# Maiden Voyage of the RMS Queen Mary



## CommanderChuff (Dec 29, 2012)

Good Evening Shipmates,

I am researching my next railway model (please see my other models in the introduction forum), and am seeking information on the QM in 1936.

When the QM left Southampton on her maiden voyage in 1936 the White Star Cunard had commissioned a large scale model of the ship to be on display at the quayside. This model was to 1: 58 scale and at 18 feet long weighed 1/4 ton. The model was built by John Brown, and currently is housed at the Glasgow Riverside Museum.

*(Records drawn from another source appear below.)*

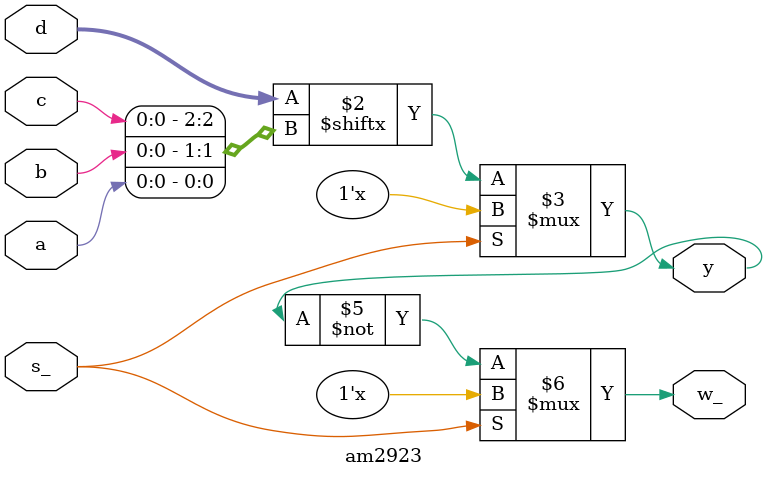
<source format=v>


module am2923(d, a,b,c, s_, y, w_);
input [7:0] d;
input a,b,c;
input s_;

output y, w_;

assign y  = (s_ == 1'b0) ? d[{c,b,a}] : 1'bz;
assign w_ = (s_ == 1'b0) ? ~y : 1'bz;

endmodule

</source>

The model was transported to Southampton by railway in a large wooden crate and my project is a model in 7mm scale of the original model. This makes my model 5 inches long at 1:2,500 scale. The attached pictures show the progress in making the trolley, glass glass and wooden crate, with a photo of the ship for illustration purposes. The ship model is the next challenge and I think that I have enough data and information for the ship to make a start. I am using a plastic kit by Revel as a guide. The railway wagon should be fairly straight forward.

The reason for this post is to seek any pictures of the ship model on the quayside as the QM slipped her lines in 1936. I am rather guessing how the glass case and trolley should look and colours but any info would be helpful. 

I am also planning make some large signs for the crate along the lines of: 'RMS Queen Mary, Celebrating the Jubilee of King George and Queen Mary in 1935, and 65 years of shipbuilding on the Clyde.
John Browns, Glasgow.'

Please do comment, many thanks and Happy New Year,

David.


----------



## CommanderChuff (Dec 29, 2012)

The finished model of the RMS Queen Mary model


----------



## makko (Jul 20, 2006)

You answered my question on the photo! Remarkable and well done.
Rgds.
Dave


----------



## 5036 (Jan 23, 2006)

Simply stunning work. Well done.


----------



## 40907 (Sep 26, 2009)

Quite amazing! (Thumb) I'm in awe of the modelers' talent.


----------



## ben27 (Dec 27, 2012)

good day commanderchuff.m.30th,dec.2012.08:03.re:maiden voyage of rms,queen mary,thank you for sharing your great models,a credit to your skill.have a good day.regsards ben27


----------